Dolibarr OIDC

nebulon

@vladimir.d has looked into this these days, he may have more insights. However you can also try to get it to work as a Cloudron OpenID client and if it works let us know, then we can integrate it into the package quickly. So far we hit issues around OAuth grants if I recall correctly.

charlesnw

I will wait for @vladimir.d to reply Otherwise I'll attempt to set it up as a Cloudron OIDC client in next couple days.

charlesnw

Hello all.

I have :

• Edited the conf file:

$dolibarr_main_authentication='openid_connect,dolibarr';

• Enabled the OpenID module:

(I suppose when the package is deployed, you'll want that module enabled by default?) https://www.dolibarr.org/forum/t/help-needed-using-doli-enable-modules-in-docker-installation/29945 seems relevant for that.

I am now at the settings screen:

Hopefully I will shortly have OIDC working. Once I do, should I send some kind of pull request or?

charlesnw

If anyone has some time to help me hack on this, it would be greatly appreciated.

I attempted to map the Dollibar OIDC bits to the Cloudron OpenID fields. Not sure if I got it correct. Also, I suppose that the sync script will need to be run even with OIDC?

nebulon

@vladimir.d also has a branch with an attempt to get it working at https://git.cloudron.io/packages/dolibarr-app/-/tree/oidc-v21?ref_type=heads

vladimir.d

Unfortunately I'm not sure if OpenID auth is working properly in Dolibarr at the moment.
We are facing into same errors as explained at https://github.com/Dolibarr/dolibarr/issues/33974

charlesnw

Can you share a config which will get me to that error? I’m happy to troubleshoot it.

charlesnw

I see the latest Cloudron Dolibarr update supports OIDC! Thanks! This is awesome. It was my last app to not support OIDC login.

charlesnw

I have a number of Dolibar instances deployed on my Cloudron. Post OIDC update all of them work for OIDC login. All but 1 work for the local admin login.

i get the error:

Not an OpenID Connect flow

The configuration of all of them (on the filesystem/cloudron side) is stock / identical. I've got custom groups etc inside the instances to support the various lines of business. However I haven't made any major global or code etc changes to any of them, just customized modules/perms etc via the GUI.

Any ideas?

joseph

Dolibarr being the beast it is, might be worth disabling the customizations one by one and figure out what change breaks.

charlesnw

I can't do that. I can't login as admin.

joseph

Rough.. But I think you can maybe delete the plugin from the filesystem in /app/data/ . I don't know the exact directory but I am guessing there is a plugins subdirectory somewhere inside it from where you can delete/move the plugin one by one .

charlesnw

I’ll take a look. Thanks for the suggestion.

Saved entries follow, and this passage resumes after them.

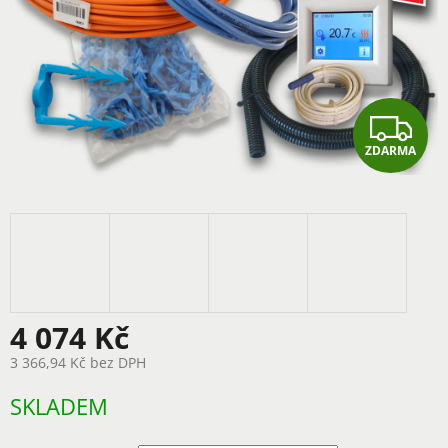
Z
ZDARMA
D
A
R
M
A
4 074 Kč
3 366,94 Kč
bez DPH
Měrná
SKLADEM
cena:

I don’t think that will solve my issue. I’ll update this thread with the results either way

charlesnw

Did not work. I made the

/app/data/dolibarr

directory identical to a working instance. I restarted the instance that I can't login to as admin and get exact same error. Any way to increase the logging?

OskarArdolo

Hi, I had same problem today. I was unable to connect to admin account using password.
A workaround I did was to edit Dolibarr "admin" account username to an already existing Cloudron username (using a Dolibarr account that had administrator rights). I could then connect with OIDC on the edited admin account.

But I'm pretty sure I was able to connect to that admin account with username/password months ago. I'm not a big fan of the workaround I used today.